**Saved data entries:**
● ● ● ● ● ● ●

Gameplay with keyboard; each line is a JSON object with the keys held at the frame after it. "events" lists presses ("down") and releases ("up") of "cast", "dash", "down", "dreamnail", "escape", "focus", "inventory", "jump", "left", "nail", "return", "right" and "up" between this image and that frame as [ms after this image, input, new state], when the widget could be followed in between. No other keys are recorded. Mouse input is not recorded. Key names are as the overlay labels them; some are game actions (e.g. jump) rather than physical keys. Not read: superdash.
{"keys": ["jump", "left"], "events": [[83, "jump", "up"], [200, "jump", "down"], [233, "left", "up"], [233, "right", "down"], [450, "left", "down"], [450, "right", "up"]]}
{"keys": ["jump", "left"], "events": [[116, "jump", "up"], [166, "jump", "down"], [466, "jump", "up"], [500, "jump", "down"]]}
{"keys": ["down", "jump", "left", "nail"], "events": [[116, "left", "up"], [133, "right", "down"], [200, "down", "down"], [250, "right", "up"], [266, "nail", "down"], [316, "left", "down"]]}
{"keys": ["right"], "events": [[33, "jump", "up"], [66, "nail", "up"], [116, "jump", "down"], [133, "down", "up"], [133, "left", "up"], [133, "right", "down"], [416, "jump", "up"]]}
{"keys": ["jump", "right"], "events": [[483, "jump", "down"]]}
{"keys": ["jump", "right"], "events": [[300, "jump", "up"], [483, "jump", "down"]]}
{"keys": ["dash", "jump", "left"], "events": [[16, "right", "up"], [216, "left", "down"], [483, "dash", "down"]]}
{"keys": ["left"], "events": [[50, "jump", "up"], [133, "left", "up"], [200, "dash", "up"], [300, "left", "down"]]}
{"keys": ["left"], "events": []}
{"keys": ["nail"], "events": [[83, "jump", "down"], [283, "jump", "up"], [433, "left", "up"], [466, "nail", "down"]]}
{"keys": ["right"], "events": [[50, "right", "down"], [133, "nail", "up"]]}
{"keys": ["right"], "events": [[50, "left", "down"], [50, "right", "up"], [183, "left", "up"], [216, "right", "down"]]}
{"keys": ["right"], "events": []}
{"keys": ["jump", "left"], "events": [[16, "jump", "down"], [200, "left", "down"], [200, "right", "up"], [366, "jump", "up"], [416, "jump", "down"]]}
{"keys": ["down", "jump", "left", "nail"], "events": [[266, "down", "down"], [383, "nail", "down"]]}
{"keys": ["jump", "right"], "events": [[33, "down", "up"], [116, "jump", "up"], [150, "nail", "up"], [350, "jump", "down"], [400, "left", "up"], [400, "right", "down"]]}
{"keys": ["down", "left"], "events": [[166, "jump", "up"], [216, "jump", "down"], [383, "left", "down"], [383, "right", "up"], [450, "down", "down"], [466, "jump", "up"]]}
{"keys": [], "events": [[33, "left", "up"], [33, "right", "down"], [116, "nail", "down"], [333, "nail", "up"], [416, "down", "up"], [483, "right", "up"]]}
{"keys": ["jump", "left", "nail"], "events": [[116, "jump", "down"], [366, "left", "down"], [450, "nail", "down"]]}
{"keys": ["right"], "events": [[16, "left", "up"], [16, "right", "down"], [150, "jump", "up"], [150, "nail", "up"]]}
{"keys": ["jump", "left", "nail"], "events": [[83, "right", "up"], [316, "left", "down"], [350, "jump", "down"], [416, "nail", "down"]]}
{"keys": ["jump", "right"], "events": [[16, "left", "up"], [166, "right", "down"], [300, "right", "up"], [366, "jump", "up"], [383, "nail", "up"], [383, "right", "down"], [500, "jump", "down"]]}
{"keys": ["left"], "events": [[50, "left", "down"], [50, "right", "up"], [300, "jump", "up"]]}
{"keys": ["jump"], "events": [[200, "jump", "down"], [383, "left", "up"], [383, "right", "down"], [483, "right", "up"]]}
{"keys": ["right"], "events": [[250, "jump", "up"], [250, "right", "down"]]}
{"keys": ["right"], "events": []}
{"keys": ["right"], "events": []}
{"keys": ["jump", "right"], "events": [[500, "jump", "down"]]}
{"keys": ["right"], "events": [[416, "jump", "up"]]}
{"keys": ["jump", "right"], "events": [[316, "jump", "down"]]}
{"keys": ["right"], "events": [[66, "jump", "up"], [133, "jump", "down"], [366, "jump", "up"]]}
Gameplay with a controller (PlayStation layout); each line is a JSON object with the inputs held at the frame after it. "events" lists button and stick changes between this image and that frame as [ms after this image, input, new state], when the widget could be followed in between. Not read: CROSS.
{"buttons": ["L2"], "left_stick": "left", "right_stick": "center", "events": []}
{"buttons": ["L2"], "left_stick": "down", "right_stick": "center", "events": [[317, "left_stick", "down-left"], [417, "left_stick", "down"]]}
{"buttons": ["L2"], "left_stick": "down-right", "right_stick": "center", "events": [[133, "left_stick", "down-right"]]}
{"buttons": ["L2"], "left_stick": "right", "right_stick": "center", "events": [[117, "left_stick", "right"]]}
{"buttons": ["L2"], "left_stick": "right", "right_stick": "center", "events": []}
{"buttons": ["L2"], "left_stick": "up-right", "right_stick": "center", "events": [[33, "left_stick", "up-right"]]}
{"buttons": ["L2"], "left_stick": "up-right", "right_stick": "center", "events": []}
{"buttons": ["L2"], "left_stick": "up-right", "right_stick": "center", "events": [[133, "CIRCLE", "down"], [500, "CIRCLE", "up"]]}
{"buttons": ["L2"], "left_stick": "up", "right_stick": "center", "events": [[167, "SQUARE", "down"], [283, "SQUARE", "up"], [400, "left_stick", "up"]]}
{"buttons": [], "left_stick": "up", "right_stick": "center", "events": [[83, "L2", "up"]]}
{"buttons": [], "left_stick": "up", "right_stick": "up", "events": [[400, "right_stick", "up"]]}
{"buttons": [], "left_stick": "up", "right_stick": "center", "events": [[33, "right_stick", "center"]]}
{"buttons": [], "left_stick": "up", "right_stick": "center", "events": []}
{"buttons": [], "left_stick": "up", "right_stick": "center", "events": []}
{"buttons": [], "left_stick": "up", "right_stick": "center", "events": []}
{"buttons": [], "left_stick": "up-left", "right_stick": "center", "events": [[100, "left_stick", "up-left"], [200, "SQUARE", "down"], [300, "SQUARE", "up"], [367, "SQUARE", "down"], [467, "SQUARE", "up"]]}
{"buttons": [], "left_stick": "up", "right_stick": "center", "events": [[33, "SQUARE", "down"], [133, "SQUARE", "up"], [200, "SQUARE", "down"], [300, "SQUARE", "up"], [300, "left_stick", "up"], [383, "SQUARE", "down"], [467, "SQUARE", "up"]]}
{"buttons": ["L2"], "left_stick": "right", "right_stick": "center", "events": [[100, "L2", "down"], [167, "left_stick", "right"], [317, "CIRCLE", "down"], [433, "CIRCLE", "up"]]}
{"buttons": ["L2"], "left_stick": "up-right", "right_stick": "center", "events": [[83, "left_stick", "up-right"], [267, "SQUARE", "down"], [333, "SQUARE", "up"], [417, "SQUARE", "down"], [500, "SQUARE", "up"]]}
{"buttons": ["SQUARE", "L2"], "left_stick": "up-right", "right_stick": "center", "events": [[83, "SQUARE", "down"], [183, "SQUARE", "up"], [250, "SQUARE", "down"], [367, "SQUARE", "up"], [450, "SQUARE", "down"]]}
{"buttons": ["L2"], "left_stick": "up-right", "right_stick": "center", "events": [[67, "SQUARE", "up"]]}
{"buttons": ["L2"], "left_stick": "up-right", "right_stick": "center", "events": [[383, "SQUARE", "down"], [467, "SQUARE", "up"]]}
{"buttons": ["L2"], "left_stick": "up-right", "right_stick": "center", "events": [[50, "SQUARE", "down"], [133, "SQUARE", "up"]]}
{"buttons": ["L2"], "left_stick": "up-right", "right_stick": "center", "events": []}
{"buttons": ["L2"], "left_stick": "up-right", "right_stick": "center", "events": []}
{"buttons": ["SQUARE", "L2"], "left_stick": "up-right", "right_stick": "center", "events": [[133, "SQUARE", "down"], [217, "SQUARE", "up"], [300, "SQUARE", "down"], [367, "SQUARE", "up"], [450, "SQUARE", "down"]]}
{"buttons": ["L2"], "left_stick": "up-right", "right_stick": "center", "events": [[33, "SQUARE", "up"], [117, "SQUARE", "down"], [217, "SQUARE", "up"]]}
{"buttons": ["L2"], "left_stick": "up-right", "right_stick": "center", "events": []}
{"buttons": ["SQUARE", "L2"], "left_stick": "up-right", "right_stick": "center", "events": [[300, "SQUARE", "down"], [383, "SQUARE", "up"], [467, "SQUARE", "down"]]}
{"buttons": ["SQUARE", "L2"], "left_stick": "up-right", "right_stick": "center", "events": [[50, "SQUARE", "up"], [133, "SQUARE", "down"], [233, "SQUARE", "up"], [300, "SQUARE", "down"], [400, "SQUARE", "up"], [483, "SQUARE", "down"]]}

● ● ● ● ● ● ●

**WHAT IS REQUIRED:**
Show each line of the data that contains the string "CIRCLE".

**EXERCISE SOLUTION:**
{"buttons": ["L2"], "left_stick": "up-right", "right_stick": "center", "events": [[133, "CIRCLE", "down"], [500, "CIRCLE", "up"]]}
{"buttons": ["L2"], "left_stick": "right", "right_stick": "center", "events": [[100, "L2", "down"], [167, "left_stick", "right"], [317, "CIRCLE", "down"], [433, "CIRCLE", "up"]]}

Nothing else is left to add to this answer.